As you get closer, you can make out more details. The voices are high-pitched, childish. Too young to work or study, if you had to guess, but you don't think Martian colonists would just leave children unattended at that age, so presumably they have a minder.
This deep into the caves the air is warmer, and there's hardly any sand on the floor, but plenty of sand on you. You sheepishly shake out your clothing in a dark corner, even though nobody is around to notice you were the one tracking grit in. It's getting dark, dark enough that lights have started showing up on the walls and ceiling, at least in some rooms. Lots of rooms are left dark and empty, and you avoid those, following the lights as well as the sound.
Eventually, after passing through a few decorated, lived-in but empty rooms, you make it to the source of the sound. It's a much larger space than all the rooms other than the foyer, with a high ceiling and what you think are the remains of a bunch of walls.
Also, children. Lots and lots of children. Playing.
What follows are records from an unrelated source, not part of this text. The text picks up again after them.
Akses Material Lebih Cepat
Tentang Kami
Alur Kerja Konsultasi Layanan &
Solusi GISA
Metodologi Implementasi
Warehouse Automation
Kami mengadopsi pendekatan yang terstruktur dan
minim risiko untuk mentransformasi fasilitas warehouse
You stare at the chaos for... you don't know how long. You don't usually see people who are - physically, at least - younger than you. The ones you do see are more like small adults. Not the sort of children who just run around, shouting, and don't notice the stranger watching them.
"And who are you?"
You pause. That voice was... from behind you. You turn slowly and look up to meet the glare of the older woman.
Sketch a stiff bow as you try and figure out how to salvage this unfortunate first impression. "You'd be the, uh, creche mistress then? My apologies-"
Her glare sharpens as she takes in your clothing. You wince underneath your mask, knowing you look-
[ ] Strange. You're still wearing your transference suit, and while it hardly marks you as what you are, it definitely sets you apart.
[ ] Unfamiliar. Your clothes are, well, actual clothes. Not as protective as other options, and still obviously foreign, but less suspicious.
[ ] Suspicious. As practical as armour and hazardous environmental gear is, it doesn't make you look harmless or innocuous.
[ ] Unnatural. Dressing in clothes taken from the Void means making a statement. If any clothes would mark you as Tenno, these would.
[X] A Dagger from the Veil - Easily Concealed, Many Uses
[X] Apothics from the Silver Grove - Highly Conspicuous, May Have Side Effects
[X] Unnatural. Dressing in clothes taken from the Void means making a statement. If any clothes would mark you as Tenno, these would.